*EXERCISE REQUIREMENTS:* Among the lines of the records below, count those with the word "labels". Reply with that number alone.
===== PROVIDED ENTRIES =====
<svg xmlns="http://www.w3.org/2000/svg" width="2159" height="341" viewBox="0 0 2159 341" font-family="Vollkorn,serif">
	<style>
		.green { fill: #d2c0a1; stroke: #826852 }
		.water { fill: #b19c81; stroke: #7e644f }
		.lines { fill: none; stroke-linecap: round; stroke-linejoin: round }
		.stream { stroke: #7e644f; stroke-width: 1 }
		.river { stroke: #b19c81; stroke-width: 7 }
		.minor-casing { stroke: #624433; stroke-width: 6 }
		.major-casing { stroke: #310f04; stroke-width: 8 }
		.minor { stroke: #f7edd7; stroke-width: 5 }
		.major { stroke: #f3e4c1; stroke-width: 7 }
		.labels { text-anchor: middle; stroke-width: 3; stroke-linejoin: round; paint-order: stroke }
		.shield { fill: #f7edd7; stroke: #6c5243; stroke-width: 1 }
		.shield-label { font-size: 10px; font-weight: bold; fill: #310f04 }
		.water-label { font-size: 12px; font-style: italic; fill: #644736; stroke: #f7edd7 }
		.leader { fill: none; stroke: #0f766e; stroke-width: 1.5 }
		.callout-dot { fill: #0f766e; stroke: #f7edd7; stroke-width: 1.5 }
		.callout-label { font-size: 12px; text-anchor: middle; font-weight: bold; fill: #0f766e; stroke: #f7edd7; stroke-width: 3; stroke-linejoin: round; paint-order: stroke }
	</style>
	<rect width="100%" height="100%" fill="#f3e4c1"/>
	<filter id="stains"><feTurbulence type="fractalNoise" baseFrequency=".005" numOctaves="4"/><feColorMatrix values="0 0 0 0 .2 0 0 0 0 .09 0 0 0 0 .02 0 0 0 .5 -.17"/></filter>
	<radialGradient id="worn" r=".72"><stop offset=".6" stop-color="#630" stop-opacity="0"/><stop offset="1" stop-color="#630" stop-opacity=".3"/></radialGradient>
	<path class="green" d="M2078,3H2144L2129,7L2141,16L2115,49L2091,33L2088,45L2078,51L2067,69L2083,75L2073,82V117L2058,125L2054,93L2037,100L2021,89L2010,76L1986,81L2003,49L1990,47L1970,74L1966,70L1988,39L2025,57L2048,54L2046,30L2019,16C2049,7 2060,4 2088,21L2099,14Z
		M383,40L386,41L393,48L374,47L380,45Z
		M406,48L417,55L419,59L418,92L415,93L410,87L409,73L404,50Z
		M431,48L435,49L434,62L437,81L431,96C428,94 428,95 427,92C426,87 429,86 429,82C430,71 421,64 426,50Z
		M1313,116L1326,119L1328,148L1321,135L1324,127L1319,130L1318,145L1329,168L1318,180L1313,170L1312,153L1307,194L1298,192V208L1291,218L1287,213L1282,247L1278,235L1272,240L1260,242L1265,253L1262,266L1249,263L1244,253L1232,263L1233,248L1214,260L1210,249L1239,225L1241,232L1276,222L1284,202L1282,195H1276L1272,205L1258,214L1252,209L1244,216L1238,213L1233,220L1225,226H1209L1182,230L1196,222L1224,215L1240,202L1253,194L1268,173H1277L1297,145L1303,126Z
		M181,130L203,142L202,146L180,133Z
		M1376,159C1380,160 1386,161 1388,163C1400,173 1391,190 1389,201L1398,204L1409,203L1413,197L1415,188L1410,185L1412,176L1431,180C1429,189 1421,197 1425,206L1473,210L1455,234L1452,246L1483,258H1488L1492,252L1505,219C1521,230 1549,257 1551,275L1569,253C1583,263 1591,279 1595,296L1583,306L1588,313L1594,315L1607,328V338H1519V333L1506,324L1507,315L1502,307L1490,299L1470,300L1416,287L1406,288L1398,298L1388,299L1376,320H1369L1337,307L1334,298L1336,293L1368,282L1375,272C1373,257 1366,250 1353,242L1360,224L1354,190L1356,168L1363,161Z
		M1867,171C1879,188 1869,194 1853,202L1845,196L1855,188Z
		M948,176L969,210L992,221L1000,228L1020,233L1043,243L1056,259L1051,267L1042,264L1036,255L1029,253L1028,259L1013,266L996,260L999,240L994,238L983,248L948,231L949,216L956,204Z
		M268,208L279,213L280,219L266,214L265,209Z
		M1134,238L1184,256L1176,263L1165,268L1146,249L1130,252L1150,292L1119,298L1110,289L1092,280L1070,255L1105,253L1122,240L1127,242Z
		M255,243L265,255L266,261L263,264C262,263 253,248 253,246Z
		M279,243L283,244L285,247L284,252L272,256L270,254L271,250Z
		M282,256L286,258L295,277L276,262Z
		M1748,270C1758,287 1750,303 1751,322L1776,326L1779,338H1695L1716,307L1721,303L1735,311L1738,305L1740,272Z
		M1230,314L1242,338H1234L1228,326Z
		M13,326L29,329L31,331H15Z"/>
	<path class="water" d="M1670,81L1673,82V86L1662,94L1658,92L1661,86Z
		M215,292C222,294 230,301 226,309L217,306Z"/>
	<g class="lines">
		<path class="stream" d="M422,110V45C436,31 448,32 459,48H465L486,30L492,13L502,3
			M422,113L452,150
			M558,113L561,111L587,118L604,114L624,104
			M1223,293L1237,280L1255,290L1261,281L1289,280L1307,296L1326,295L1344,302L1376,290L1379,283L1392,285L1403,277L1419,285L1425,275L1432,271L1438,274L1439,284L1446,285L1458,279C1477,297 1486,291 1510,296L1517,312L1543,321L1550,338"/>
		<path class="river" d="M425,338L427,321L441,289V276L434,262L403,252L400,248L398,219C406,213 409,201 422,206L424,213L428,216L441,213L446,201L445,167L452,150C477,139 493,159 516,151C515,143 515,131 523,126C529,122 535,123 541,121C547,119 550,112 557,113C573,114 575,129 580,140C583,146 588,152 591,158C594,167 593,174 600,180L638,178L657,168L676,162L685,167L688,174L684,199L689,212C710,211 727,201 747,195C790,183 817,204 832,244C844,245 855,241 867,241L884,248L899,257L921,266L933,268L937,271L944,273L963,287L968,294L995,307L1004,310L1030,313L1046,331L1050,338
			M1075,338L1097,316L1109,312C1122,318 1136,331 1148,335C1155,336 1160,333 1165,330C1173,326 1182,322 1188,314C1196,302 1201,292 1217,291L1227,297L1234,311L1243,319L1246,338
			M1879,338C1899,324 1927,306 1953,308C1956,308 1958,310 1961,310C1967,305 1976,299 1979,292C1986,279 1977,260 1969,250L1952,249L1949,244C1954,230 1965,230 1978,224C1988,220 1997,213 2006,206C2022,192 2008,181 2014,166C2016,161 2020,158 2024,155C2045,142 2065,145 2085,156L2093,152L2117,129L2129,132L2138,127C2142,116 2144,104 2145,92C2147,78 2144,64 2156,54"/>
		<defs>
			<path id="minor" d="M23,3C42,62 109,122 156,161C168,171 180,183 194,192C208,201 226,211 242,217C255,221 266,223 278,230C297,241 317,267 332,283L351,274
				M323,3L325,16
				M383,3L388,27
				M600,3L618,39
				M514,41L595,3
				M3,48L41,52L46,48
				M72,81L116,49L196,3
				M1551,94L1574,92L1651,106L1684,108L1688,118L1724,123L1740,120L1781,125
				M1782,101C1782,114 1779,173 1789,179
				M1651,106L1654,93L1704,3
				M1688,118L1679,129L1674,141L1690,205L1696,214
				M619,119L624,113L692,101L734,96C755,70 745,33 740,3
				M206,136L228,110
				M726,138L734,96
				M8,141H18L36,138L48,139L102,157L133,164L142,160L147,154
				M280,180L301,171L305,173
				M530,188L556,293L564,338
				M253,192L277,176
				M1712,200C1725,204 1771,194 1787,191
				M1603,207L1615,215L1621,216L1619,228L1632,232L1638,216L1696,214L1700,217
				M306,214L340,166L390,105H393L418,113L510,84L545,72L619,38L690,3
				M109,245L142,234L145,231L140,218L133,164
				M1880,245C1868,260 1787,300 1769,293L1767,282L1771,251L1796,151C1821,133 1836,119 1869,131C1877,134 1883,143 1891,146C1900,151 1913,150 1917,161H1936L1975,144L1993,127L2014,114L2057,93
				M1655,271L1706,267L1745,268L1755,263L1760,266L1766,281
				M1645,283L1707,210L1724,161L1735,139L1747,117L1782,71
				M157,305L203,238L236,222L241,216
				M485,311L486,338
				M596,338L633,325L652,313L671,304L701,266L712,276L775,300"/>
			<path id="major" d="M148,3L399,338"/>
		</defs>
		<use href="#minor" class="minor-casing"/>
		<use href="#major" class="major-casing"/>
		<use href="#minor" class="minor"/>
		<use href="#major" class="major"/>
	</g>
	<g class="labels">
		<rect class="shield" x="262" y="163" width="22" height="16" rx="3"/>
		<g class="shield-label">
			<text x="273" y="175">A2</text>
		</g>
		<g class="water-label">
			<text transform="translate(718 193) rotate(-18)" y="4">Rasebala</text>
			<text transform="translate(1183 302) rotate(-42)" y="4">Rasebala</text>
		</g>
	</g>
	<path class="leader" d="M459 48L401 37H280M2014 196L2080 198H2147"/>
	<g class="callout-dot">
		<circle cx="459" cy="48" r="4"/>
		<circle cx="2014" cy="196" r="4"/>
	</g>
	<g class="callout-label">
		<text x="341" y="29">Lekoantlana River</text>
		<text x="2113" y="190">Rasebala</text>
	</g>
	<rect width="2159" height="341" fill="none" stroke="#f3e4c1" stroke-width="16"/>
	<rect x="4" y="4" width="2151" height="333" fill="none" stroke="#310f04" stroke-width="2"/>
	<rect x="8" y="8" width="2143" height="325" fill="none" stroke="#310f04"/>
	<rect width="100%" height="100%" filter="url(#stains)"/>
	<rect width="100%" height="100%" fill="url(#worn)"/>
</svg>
=====
*ANSWER:* 2